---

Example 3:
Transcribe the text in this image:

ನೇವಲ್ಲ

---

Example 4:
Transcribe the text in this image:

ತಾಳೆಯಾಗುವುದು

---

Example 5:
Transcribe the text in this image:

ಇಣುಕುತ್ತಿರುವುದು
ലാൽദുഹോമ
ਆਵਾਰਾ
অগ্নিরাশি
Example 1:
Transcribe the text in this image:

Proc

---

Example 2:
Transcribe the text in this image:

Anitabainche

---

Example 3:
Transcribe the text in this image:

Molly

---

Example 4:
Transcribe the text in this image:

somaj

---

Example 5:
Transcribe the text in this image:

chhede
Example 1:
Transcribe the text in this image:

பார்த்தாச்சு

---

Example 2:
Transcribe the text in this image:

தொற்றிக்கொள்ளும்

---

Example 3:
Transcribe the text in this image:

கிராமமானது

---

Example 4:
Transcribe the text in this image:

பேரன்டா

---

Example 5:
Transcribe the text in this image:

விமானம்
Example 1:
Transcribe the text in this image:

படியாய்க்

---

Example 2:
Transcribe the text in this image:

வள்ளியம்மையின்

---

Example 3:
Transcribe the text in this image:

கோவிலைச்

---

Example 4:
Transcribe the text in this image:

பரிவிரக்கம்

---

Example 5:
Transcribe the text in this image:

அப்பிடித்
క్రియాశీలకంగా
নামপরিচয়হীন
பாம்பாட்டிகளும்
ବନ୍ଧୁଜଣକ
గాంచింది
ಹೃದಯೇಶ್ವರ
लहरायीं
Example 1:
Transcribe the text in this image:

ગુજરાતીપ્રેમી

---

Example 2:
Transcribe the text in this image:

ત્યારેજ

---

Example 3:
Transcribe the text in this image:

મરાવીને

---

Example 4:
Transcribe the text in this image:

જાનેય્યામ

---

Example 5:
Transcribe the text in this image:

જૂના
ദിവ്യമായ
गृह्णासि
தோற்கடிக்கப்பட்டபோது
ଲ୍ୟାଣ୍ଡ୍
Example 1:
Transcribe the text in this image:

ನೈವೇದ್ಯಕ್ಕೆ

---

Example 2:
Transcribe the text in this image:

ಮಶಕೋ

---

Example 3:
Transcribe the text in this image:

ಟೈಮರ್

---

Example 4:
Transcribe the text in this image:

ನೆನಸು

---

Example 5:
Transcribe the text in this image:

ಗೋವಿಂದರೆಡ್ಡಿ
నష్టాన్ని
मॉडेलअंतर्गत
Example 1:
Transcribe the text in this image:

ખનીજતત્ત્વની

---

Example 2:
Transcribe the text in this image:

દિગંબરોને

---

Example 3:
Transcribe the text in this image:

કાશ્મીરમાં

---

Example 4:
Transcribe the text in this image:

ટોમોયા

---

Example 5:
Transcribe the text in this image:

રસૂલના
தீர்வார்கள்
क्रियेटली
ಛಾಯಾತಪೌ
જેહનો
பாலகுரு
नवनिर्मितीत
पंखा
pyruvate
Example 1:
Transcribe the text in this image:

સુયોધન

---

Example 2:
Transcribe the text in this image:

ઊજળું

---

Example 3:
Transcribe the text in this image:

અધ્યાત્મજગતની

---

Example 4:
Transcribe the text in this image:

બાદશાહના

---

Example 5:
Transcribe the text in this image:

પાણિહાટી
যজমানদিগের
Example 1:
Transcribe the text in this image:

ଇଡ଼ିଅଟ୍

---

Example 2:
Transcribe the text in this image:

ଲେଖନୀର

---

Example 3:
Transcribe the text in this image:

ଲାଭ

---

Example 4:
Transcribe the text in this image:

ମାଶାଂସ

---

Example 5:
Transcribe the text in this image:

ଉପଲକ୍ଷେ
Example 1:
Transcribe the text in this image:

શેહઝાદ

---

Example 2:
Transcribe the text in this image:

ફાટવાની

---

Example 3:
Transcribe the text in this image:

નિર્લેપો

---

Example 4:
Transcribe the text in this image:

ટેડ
━━━━
» Task brief
Your reply must be a faithful copy of each entry above.

» Task answer
---

Example 3:
Transcribe the text in this image:

ನೇವಲ್ಲ

---

Example 4:
Transcribe the text in this image:

ತಾಳೆಯಾಗುವುದು

---

Example 5:
Transcribe the text in this image:

ಇಣುಕುತ್ತಿರುವುದು
ലാൽദുഹോമ
ਆਵਾਰਾ
অগ্নিরাশি
Example 1:
Transcribe the text in this image:

Proc

---

Example 2:
Transcribe the text in this image:

Anitabainche

---

Example 3:
Transcribe the text in this image:

Molly

---

Example 4:
Transcribe the text in this image:

somaj

---

Example 5:
Transcribe the text in this image:

chhede
Example 1:
Transcribe the text in this image:

பார்த்தாச்சு

---

Example 2:
Transcribe the text in this image:

தொற்றிக்கொள்ளும்

---

Example 3:
Transcribe the text in this image:

கிராமமானது

---

Example 4:
Transcribe the text in this image:

பேரன்டா

---

Example 5:
Transcribe the text in this image:

விமானம்
Example 1:
Transcribe the text in this image:

படியாய்க்

---

Example 2:
Transcribe the text in this image:

வள்ளியம்மையின்

---

Example 3:
Transcribe the text in this image:

கோவிலைச்

---

Example 4:
Transcribe the text in this image:

பரிவிரக்கம்

---

Example 5:
Transcribe the text in this image:

அப்பிடித்
క్రియాశీలకంగా
নামপরিচয়হীন
பாம்பாட்டிகளும்
ବନ୍ଧୁଜଣକ
గాంచింది
ಹೃದಯೇಶ್ವರ
लहरायीं
Example 1:
Transcribe the text in this image:

ગુજરાતીપ્રેમી

---

Example 2:
Transcribe the text in this image:

ત્યારેજ

---

Example 3:
Transcribe the text in this image:

મરાવીને

---

Example 4:
Transcribe the text in this image:

જાનેય્યામ

---

Example 5:
Transcribe the text in this image:

જૂના
ദിവ്യമായ
गृह्णासि
தோற்கடிக்கப்பட்டபோது
ଲ୍ୟାଣ୍ଡ୍
Example 1:
Transcribe the text in this image:

ನೈವೇದ್ಯಕ್ಕೆ

---

Example 2:
Transcribe the text in this image:

ಮಶಕೋ

---

Example 3:
Transcribe the text in this image:

ಟೈಮರ್

---

Example 4:
Transcribe the text in this image:

ನೆನಸು

---

Example 5:
Transcribe the text in this image:

ಗೋವಿಂದರೆಡ್ಡಿ
నష్టాన్ని
मॉडेलअंतर्गत
Example 1:
Transcribe the text in this image:

ખનીજતત્ત્વની

---

Example 2:
Transcribe the text in this image:

દિગંબરોને

---

Example 3:
Transcribe the text in this image:

કાશ્મીરમાં

---

Example 4:
Transcribe the text in this image:

ટોમોયા

---

Example 5:
Transcribe the text in this image:

રસૂલના
தீர்வார்கள்
क्रियेटली
ಛಾಯಾತಪೌ
જેહનો
பாலகுரு
नवनिर्मितीत
पंखा
pyruvate
Example 1:
Transcribe the text in this image:

સુયોધન

---

Example 2:
Transcribe the text in this image:

ઊજળું

---

Example 3:
Transcribe the text in this image:

અધ્યાત્મજગતની

---

Example 4:
Transcribe the text in this image:

બાદશાહના

---

Example 5:
Transcribe the text in this image:

પાણિહાટી
যজমানদিগের
Example 1:
Transcribe the text in this image:

ଇଡ଼ିଅଟ୍

---

Example 2:
Transcribe the text in this image:

ଲେଖନୀର

---

Example 3:
Transcribe the text in this image:

ଲାଭ

---

Example 4:
Transcribe the text in this image:

ମାଶାଂସ

---

Example 5:
Transcribe the text in this image:

ଉପଲକ୍ଷେ
Example 1:
Transcribe the text in this image:

શેહઝાદ

---

Example 2:
Transcribe the text in this image:

ફાટવાની

---

Example 3:
Transcribe the text in this image:

નિર્લેપો

---

Example 4:
Transcribe the text in this image:

ટેડ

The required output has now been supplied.